The 20th government passed three budgets through the 1987, 1988 and 1989 Finance Acts The Finance minister Ray MacSharry committed himself to bringing order to the public finances and the poor economic situation. His cutting of state spending earned him the nickname Mack the Knife.

During this time he came to be identified as Haughey's heir apparent as Taoiseach and Fianna Fáil leader. MacSharry, however wanted to leave politics by the time he was forty-five. He was fifty and had achieved some of the highest offices in the Irish government. In 1988 MacSharry was appointed European Commissioner, ending his domestic political career.

The Minister for Industry and Commerce Albert Reynolds blocked the hostile takeover of Irish Distillers by Grand Metropolitan. The company was eventually sold to Pernod Ricard for $440 million.

===Health===
During this period major industrial action was taken by junior doctors. 1,800 doctors went on strike to protest their lack of job security and the governments cuts to the health budget.

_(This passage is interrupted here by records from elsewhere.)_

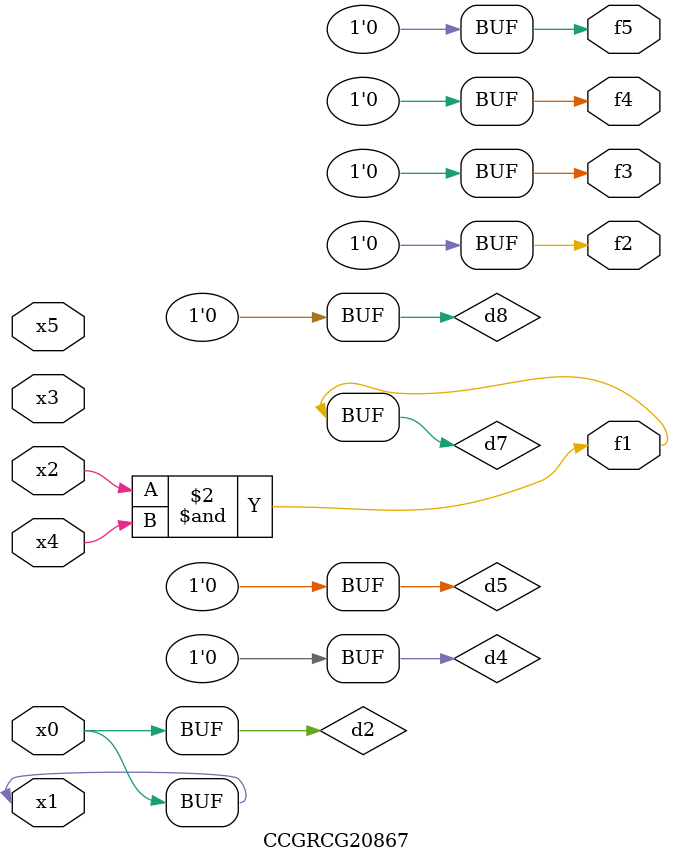
<source format=v>
module CCGRCG20867(
	input x0, x1, x2, x3, x4, x5,
	output f1, f2, f3, f4, f5
);

	wire d1, d2, d3, d4, d5, d6, d7, d8, d9;

	nand (d1, x1);
	buf (d2, x0, x1);
	nand (d3, x2, x4);
	and (d4, d1, d2);
	and (d5, d1, d2);
	nand (d6, d1, d3);
	not (d7, d3);
	xor (d8, d5);
	nor (d9, d5, d6);
	assign f1 = d7;
	assign f2 = d8;
	assign f3 = d8;
	assign f4 = d8;
	assign f5 = d8;
endmodule

</source>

During this period a large number of haemophiliacs contracted HIV and Hepatitis C from contaminated blood products supplied by the Blood Transfusion Service Board.

===Justice===
In 1988 the Irish Prison officers association went on strike. The government had to use 1,000 Gardaí and 300 soldiers to guard the prisons.

===Northern Ireland===

During this period the government faced serious difficulties dealing with Northern Ireland and the IRA. After the signing of the Anglo-Irish Agreement Relations improved between the Republic and Britain. However, there were tensions between the governments over the imprisonment of the Birmingham Six and the apparent shoot-to-kill policy in Northern Ireland policy of the security forces in Northern Ireland. Formal protest was made by the government following the Loughgall ambush where eight IRA members and a civilian were killed by a SAS unit.

Relations improved with the extradition of Paul Kane. His appeal to the justice minister for freedom was rejected. Kane escaped from the Maze Prison in 1983 after being convicted of firearm offences.

During this period the IRA managed to smuggle a gun into the Four Courts in an attempted prison escape.

==Constitutional amendment==
On 26 May 1987 the Tenth Amendment of the Constitution of Ireland was approved by referendum. This permitted the state to ratify the Single European Act.

==Dissolution and resignation==
On 25 May 1989, the president dissolved the Dáil on the advice of Haughey. The general election was held on 15 June, the same date as the European Parliament election.

The 26th Dáil first met on 26 June 1989. The Dáil did not successfully nominate anyone for the position of Taoiseach on that day, with Charles Haughey, Alan Dukes and Dick Spring being defeated. This was the first time that this occurred on the first sitting of the Dáil after a general election. Haughey resigned as Taoiseach on 29 June but under the provisions of Article 28.11 of the Constitution, the members of the government continued to carry out their duties until their successors were appointed. The 21st government of Ireland was formed on 12 July 1989 as a coalition between Fianna Fáil and the Progressive Democrats, with Charles Haughey again serving as Taoiseach.